Your task -
Check every line of the data below for the string "برای", and copy the ones that hold it.

§ §

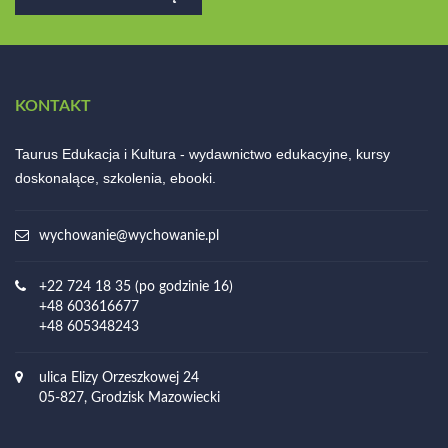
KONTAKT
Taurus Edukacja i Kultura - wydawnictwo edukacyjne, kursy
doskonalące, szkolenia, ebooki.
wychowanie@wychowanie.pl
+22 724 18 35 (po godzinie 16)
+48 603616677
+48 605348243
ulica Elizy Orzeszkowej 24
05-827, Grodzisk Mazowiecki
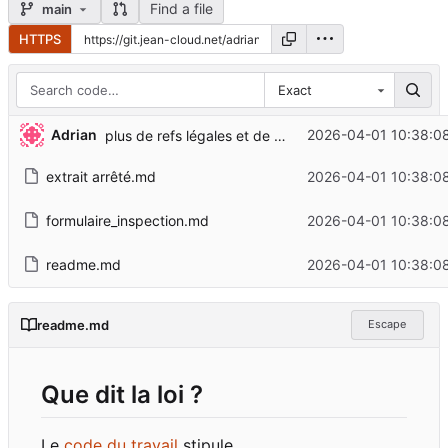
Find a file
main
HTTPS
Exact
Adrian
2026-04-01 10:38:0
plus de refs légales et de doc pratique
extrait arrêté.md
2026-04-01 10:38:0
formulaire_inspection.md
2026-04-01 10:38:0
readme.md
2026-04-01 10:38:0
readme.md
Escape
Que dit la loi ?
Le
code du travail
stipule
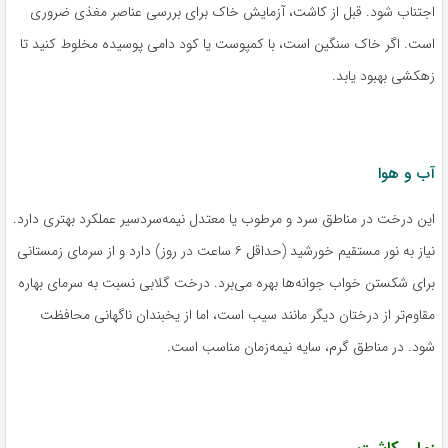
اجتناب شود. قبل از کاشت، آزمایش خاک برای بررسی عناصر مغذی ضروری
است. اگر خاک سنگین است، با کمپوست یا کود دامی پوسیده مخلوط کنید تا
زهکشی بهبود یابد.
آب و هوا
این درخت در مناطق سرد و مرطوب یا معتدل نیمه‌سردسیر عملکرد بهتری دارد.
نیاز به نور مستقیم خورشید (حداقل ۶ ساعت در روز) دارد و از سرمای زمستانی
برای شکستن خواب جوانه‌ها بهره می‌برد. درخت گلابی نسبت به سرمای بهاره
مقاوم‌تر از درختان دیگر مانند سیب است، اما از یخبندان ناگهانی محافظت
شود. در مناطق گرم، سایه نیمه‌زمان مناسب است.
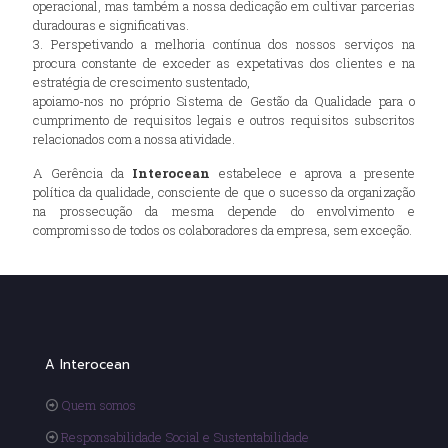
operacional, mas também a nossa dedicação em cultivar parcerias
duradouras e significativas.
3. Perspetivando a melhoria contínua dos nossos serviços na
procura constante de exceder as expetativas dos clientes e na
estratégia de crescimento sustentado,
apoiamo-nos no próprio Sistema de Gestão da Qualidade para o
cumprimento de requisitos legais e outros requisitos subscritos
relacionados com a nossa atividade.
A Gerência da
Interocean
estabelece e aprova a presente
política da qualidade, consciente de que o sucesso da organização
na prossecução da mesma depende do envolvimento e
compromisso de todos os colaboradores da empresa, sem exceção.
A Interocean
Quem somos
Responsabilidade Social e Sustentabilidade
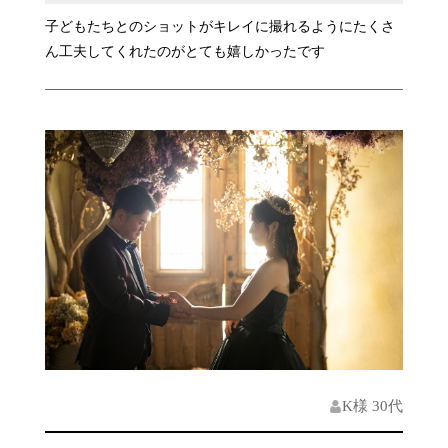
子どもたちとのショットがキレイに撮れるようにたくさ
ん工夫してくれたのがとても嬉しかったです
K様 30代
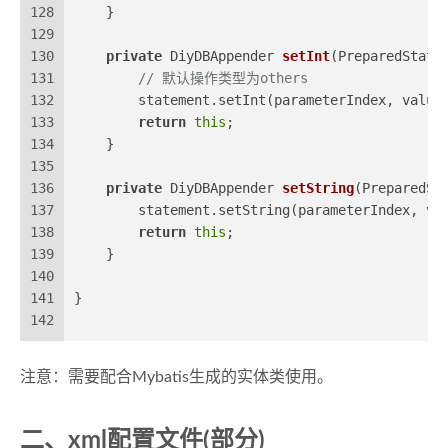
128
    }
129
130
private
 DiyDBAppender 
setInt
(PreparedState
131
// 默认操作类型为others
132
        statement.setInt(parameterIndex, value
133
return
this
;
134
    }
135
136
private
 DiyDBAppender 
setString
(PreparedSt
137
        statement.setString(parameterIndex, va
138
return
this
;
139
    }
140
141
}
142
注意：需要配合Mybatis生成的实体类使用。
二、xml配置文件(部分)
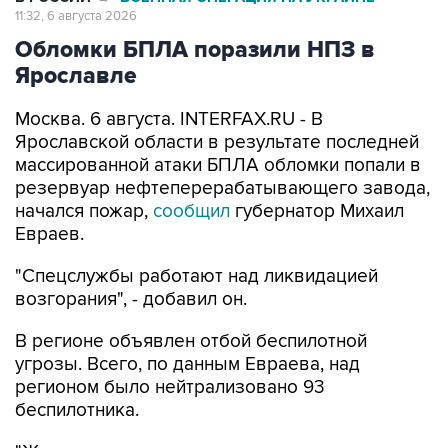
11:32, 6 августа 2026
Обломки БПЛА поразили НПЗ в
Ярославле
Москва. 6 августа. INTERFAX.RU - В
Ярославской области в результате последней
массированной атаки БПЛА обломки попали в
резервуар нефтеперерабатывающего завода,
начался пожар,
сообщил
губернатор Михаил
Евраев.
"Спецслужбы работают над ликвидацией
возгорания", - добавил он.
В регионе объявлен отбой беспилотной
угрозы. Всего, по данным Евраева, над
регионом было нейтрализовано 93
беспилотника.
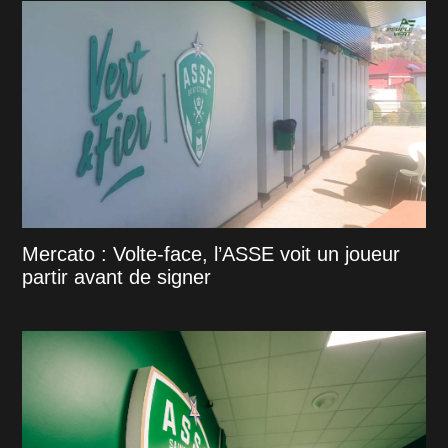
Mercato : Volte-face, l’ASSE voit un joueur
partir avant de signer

§ §

Answer to this task -
اجتناب شود. قبل از کاشت، آزمایش خاک برای بررسی عناصر مغذی ضروری
برای شکستن خواب جوانه‌ها بهره می‌برد. درخت گلابی نسبت به سرمای بهاره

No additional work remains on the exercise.